A sniper searches for Russian positions on the bank of the Dnieper (Chris McGrath/Getty Images)

November 22, 2022   3 mins

The withdrawal of Russian forces from Kherson back across the great river Dnieper was not inevitable — it was entirely voluntary. Yes, they were performing poorly under Ukraine’s accurate artillery fire, but they could have been ordered to hold on and suffer casualties. It wouldn’t be the first time Russia had used its troops as fodder.

Instead, the Russians were withdrawn to fight another day — but not in Kherson, nor anywhere else in the south. Instead, they were sent to join other Russian forces withdrawn from the southern front, whose strength is increasing daily with the arrival of reservists who have gone through refresher training.

Initially, it was reported that recall notices were sent to 300,000 former conscripts (though I understand the actual number may have been 492,000). Many fled the country or were already abroad, while others were armed with bullet-proof medical exemptions from hospitals — it was no use bribing a mere doctor. Of those who reported for duty, quite a few were sent home as obviously unfit, but what remained was still a larger number of front-line troops than the number available at the start of the war.

More than eight months have passed since Putin invaded Europe’s largest country with a very small army, trusting in the high-tech wonders of “hybrid”, cyber-dominated, “non-kinetic” warfare that work so well in theory. We now know that both Putin’s FSB and the CIA estimated that Kyiv would fall in 24 hours. and the entire country in a few days.
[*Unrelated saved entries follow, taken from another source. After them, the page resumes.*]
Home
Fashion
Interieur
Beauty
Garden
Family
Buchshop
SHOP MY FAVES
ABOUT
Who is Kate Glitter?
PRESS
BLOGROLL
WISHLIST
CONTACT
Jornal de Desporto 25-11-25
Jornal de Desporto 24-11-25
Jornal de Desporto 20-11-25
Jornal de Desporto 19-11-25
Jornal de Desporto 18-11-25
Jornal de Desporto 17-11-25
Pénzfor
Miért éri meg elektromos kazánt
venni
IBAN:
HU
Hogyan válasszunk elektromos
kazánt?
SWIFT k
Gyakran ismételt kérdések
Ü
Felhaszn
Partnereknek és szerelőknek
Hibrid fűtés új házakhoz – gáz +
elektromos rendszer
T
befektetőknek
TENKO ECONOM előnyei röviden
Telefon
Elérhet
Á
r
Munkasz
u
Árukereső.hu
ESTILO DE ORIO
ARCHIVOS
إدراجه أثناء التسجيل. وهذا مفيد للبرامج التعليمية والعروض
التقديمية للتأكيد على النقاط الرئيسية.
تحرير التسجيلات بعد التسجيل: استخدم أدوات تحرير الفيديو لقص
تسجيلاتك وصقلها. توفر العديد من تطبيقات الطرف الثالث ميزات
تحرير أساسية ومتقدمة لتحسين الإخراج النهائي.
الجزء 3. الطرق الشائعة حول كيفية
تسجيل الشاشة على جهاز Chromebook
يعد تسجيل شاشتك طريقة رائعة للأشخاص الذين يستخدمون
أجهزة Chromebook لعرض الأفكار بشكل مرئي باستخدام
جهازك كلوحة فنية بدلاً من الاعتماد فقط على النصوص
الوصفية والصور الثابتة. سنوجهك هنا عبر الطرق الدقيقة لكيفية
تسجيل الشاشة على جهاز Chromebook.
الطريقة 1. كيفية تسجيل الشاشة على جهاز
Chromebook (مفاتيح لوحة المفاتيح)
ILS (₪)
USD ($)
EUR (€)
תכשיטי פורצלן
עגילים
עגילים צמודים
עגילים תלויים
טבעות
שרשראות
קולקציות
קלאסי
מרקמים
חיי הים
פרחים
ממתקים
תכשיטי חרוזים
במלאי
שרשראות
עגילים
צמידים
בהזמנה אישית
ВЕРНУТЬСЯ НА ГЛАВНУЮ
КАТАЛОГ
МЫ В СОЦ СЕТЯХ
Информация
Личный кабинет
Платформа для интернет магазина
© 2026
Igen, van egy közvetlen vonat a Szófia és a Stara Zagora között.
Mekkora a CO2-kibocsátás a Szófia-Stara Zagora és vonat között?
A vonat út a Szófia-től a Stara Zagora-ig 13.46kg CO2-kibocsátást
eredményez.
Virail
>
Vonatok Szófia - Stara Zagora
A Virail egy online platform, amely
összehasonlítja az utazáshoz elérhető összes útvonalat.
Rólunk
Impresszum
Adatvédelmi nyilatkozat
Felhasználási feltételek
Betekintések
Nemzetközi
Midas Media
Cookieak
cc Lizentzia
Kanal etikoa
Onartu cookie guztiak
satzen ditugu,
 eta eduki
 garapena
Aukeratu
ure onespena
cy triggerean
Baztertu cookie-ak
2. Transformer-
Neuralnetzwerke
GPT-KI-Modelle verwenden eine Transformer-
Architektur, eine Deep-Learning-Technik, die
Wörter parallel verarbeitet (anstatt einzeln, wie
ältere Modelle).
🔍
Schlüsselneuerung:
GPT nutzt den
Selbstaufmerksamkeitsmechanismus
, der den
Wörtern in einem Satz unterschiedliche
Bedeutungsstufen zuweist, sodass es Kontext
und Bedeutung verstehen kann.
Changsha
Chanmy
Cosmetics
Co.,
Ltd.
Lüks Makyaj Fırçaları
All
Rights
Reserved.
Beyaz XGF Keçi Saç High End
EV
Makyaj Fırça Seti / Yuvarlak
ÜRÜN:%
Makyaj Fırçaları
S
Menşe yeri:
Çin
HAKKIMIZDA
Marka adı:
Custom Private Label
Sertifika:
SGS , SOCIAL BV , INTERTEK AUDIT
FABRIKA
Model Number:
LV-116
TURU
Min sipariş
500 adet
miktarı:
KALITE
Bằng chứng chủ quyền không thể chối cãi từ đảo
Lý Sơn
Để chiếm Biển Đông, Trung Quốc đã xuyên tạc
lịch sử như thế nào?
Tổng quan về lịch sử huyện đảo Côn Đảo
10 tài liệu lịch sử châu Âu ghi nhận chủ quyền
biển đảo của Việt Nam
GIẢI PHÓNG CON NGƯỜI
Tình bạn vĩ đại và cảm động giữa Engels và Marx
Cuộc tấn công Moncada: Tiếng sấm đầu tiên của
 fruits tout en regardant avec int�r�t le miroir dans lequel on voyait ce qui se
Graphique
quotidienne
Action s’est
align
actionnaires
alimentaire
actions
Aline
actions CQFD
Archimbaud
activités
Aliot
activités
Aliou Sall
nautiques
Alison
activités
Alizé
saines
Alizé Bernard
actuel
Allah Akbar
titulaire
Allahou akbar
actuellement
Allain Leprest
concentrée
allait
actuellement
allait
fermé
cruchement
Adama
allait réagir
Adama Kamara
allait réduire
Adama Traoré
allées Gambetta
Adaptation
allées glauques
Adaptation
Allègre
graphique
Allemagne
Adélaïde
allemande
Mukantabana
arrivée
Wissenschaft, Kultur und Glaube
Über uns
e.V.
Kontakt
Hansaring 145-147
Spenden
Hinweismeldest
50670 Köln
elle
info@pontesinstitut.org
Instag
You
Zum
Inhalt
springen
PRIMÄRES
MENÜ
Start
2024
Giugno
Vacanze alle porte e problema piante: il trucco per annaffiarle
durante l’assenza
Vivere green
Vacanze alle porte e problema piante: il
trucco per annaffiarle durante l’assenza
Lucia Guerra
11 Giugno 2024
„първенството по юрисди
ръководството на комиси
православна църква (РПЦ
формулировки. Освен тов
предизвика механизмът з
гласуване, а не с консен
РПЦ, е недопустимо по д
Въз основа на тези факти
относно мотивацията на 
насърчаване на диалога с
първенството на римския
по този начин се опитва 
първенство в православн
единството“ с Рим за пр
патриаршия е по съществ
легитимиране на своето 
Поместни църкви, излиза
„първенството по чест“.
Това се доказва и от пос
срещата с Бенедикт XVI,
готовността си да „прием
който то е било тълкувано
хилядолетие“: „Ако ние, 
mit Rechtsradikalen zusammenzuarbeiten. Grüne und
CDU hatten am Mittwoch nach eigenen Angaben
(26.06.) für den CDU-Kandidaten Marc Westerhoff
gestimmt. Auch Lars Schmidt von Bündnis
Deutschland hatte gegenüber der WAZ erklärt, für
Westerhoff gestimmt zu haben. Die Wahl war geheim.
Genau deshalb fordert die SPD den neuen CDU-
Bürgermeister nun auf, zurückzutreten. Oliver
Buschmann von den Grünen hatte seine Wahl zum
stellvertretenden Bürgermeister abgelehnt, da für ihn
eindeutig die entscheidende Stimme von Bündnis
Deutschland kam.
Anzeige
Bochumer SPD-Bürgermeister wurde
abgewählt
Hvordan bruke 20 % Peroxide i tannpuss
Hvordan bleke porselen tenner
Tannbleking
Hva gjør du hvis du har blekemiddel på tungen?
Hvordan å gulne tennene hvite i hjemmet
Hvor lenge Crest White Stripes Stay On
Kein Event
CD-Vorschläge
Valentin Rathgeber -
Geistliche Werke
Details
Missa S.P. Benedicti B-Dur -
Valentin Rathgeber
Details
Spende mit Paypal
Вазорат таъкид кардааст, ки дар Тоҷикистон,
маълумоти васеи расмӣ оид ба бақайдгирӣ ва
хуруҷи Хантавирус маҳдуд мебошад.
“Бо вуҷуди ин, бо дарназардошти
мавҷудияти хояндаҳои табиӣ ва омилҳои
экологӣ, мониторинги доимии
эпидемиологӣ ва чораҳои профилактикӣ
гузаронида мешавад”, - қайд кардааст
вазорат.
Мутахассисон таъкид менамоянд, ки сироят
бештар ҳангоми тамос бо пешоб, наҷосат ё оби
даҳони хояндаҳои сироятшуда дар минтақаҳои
Since then, Putin has suffered many disappointments, for some of which he can only blame himself. The Tuvan civilian Sergei Shoigu, who became  Russia’s Minister of Defence in 2012 despite having zero military experience, signed off on a wildly optimistic plan — a parade advance up the highway to Kyiv — and then failed to appoint others to extricate the army once the column was stuck. It soon transpired that Russia’s military industries had been hollowed out by the wheelings, dealings and thefts of Putin’s oligarch pals. All the gleaming prototypes proudly displayed to the world in recent years had not actually been manufactured, meaning almost all the tanks, artillery pieces, combat aircraft, missiles and ammunition actually used in combat so far date back to the Soviet era that ended more than 31 years ago. They were, therefore, no better than the leftover Warsaw Pact weapons Ukraine has received from the Czech Republic, Estonia, Poland and Slovakia, and far inferior to the new missiles and artillery sent by the UK and US with dribs and drabs from France, Germany and other NATO allies.

Meanwhile, Putin’s own refusal to declare war and mobilise the Russian armed forces has, in turn, forced him to rely on individual “contract soldiers”, ex-servicemen recruited in Russia’s poorest peripheries, many if not most of whom had not served in the combat arms in the first place, and on the Wagner mercenaries, who immediately discovered that fighting patriotic Ukrainians was a far harder thing than to fight Libyans or Syrians.

Plunged into this reeking mess of his own making, Putin only has one way to redeem himself, and Russia’s reputation as a country that ultimately wins its wars. This cannot be another repetitive push up the road against Ukrainians forces now sharpened and tempered by their heroic defence, and even more by their successful offensive drives — first to Kharkiv and beyond, and now to Kherson, with others in between.

Only a successful counter-offensive on a theatre scale could allow Putin to extricate himself. Every Russian remembers Operation Uranus, the furious, all-out, four-day counter-offensive that, 80 years ago this week, cut into both sides of the German 6th Army wedge that had almost reached the Volga at Stalingrad. Emerging from the snow and the darkness of the night, Russian troops on foot, on horseback and riding on tanks quickly defeated the Hungarian, Italian and Romanian troops guarding the long flanks of the German advance, and then repelled German attempts to counter-attack. The Germans were left cut off in Stalingrad, starting the siege that would end in the surrender of the entire 6th Army, and the beginning of the end for Nazi Germany.

Ukraine is not Nazi Germany and Kyiv is not Stalingrad, but a new Uranus offensive could be crippling. It would descend from Belarus far enough south to cut the road and rail connections from the West to Kyiv, leaving the city and the Ukrainian armed forces not fully besieged, but unable to receive the weapons, munitions, and fighting vehicles they have been receiving from the West. That might be enough to set the stage for the only negotiated end of the war that was ever possible: fully supervised plebiscites — with complete control by neutral powers and the vetting of eligible voters — in the Donetsk and Luhansk regions.

Of course, if the Ukrainians themselves redeploy from the south in good time, successfully intercept the descending Russian column, and then start to break it up with their precise artillery fire, Putin would finally have to concede defeat, and then leave the Kremlin in one way or another. Whether this happens will become clear sooner than we might think. As I write, the very latest reports suggest that many more reservists are being recalled. This is what happens when a Great Power attacks a smaller one and fails: it tries again, and again.

Professor Edward Luttwak is a strategist and historian known for his works on grand strategy, geoeconomics, military history, and international relations.